#### Raw data:

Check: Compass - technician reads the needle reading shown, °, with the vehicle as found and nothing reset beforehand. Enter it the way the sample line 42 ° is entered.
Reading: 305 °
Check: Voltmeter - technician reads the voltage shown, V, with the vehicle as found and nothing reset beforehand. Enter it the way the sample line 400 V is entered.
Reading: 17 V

--

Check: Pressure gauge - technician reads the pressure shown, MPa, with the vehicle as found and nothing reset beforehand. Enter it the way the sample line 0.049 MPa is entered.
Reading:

==

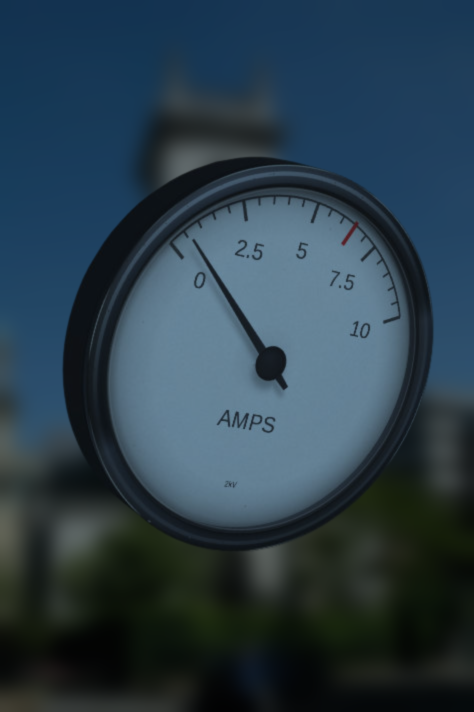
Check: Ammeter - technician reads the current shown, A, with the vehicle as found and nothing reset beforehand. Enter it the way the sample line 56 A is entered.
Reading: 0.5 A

#### Assignment:
Extract each line of the records above that contains the word "Enter".

#### Exercise answer:
Check: Compass - technician reads the needle reading shown, °, with the vehicle as found and nothing reset beforehand. Enter it the way the sample line 42 ° is entered.
Check: Voltmeter - technician reads the voltage shown, V, with the vehicle as found and nothing reset beforehand. Enter it the way the sample line 400 V is entered.
Check: Pressure gauge - technician reads the pressure shown, MPa, with the vehicle as found and nothing reset beforehand. Enter it the way the sample line 0.049 MPa is entered.
Check: Ammeter - technician reads the current shown, A, with the vehicle as found and nothing reset beforehand. Enter it the way the sample line 56 A is entered.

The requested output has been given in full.